God's Blessing

Easter 6 – May 25, 2025

Acts 16:8-15
Psalm 67
Revelation 21:10, 22-22:5
John 14:23-29

Our psalm for today starts out with a paraphrase of the blessing that God gave to Moses to be used by Aaron and his sons when they bless God’s people. You know that blessing because it’s the same blessing that we use to end the Liturgy. So what does it mean to be blessed by God? I ask that question often. Especially when I ask someone how they are and their answer is, “Blessed.” Do they say this because their life is going well? That was the Old Testament understanding – that you were blessed by God if you did as God desired but were not if you went against God’s commandments. The sign that you were blessed was prosperity, health, and popularity. Job had all those things and then everything went terribly wrong and he lost everything from his family to his status. Since he lost everything Job’s friends believed that he had gone against God’s commands and they tried to get Job to admit his wrongdoing and change his ways. But Job kept insisting that he had not done anything wrong. While he was correct in that he had not done anything wrong, God admonishes Job for his preconception of God’s will. Job, then, is one of the first Bible accounts that tries to answer the unanswerable question of why bad things happen to God’s people. Especially when we all have been blessed by God.

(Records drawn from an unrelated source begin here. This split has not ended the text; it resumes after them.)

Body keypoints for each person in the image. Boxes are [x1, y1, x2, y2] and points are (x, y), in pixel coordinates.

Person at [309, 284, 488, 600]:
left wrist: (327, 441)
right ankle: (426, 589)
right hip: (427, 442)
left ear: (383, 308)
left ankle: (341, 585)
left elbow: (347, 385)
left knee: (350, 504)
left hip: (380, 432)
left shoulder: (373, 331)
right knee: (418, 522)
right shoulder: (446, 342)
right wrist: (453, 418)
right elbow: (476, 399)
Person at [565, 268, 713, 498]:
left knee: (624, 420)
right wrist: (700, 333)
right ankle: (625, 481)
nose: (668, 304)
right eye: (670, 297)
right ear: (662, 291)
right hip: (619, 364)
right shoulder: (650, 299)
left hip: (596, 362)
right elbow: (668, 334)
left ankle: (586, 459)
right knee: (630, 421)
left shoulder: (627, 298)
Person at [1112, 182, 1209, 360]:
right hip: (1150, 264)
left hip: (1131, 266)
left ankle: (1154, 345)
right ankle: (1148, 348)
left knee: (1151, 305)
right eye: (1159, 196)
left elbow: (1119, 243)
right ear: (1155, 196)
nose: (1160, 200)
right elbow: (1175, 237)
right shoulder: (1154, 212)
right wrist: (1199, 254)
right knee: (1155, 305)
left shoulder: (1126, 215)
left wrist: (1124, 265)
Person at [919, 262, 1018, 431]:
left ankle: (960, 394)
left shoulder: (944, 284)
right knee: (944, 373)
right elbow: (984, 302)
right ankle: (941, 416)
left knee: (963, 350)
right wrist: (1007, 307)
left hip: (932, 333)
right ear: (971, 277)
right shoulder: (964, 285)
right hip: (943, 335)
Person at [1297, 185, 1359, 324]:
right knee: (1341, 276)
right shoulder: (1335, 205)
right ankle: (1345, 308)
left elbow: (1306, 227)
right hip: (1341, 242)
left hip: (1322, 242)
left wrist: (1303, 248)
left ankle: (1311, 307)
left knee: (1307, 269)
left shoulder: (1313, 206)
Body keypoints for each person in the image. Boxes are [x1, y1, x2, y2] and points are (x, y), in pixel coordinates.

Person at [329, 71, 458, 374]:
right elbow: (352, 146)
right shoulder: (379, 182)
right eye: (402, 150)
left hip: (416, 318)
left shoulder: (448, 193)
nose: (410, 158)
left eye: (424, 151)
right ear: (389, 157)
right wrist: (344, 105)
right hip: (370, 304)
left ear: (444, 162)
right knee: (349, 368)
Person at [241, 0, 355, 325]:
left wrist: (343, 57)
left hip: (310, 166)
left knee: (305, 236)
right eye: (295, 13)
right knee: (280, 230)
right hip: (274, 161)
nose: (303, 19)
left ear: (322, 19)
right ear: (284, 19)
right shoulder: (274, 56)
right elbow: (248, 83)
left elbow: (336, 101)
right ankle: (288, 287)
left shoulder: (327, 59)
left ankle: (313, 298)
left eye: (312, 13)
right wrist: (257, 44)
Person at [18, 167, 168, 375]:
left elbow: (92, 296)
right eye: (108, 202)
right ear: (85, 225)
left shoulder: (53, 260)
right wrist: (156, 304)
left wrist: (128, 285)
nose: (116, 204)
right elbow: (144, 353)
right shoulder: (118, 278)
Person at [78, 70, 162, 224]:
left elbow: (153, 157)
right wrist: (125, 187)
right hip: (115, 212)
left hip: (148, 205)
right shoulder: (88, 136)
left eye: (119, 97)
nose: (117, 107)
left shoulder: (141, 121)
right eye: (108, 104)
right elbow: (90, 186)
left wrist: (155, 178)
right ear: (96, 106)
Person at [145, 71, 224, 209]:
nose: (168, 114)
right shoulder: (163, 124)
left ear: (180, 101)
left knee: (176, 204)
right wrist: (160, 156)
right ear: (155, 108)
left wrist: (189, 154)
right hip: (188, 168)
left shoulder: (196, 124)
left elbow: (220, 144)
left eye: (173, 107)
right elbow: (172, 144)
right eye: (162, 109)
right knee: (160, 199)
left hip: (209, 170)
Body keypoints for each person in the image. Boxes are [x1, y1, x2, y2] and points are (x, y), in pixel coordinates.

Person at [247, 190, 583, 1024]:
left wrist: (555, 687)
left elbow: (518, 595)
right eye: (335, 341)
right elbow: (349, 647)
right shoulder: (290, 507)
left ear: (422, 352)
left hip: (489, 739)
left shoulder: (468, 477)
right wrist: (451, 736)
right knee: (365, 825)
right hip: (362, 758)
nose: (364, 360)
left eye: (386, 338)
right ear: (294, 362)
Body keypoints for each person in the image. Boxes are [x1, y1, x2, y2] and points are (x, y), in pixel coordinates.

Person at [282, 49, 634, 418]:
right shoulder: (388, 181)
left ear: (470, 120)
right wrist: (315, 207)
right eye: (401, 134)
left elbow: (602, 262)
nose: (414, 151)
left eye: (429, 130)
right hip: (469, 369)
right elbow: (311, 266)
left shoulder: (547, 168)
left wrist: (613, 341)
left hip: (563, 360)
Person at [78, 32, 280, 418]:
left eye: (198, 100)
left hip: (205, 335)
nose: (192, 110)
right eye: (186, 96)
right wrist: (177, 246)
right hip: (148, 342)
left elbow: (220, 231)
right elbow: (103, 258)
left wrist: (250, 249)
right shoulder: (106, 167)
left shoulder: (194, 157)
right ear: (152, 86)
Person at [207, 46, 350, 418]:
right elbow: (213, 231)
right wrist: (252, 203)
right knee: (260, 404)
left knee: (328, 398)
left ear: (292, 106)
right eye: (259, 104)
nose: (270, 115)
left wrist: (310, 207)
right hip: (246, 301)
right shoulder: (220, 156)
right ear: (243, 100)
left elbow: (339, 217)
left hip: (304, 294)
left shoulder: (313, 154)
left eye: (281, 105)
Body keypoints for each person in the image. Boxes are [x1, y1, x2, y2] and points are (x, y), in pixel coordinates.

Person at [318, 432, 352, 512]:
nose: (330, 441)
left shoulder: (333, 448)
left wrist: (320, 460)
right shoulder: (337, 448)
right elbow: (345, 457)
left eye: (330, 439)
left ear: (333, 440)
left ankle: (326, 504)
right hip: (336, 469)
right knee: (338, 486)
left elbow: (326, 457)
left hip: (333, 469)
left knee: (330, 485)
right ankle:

If we look at our own lives we realize that we have not always had health, prosperity, or popularity. If we claim to have been blessed by God in those times, God’s blessing must mean something other than having health, prosperity, and popularity. It must be something that is part of us at all times and in all situations. We already know that but we do not always live that way. To be blessed by God means to always be in the presence of God no matter what. To be blessed by God means to live in peace with ourselves and each other. To be blessed by God means to share our lives with Jesus. Yes, what it means to be blessed by God is to be freed from sin and death so that we can become God’s blessing to the world by our words and deeds. 

We bless the world by praying for others, by sharing the gifts that God has given us, by speaking up for those who have no voices, in a word by loving others as God first loved us. We are especially called to work to prevent cruelty and violence. We are called to this task especially in this time in which our government is acting in cruel and unchristian ways. In fact, it's doing so against the people God has called us to take care of – the orphan, widow, and alien (read immigrant) in our land. We do so because God reminds us that we once were aliens in a foreign land. 

I know, the task is daunting and individually seems insurmountable but together, as the Body of Christ – we are called and blessed so that we can point out the sin of our nation and call our leaders to the task for which Jesus has called us: To love all people as God first loved us. Blessed by God and freed to love.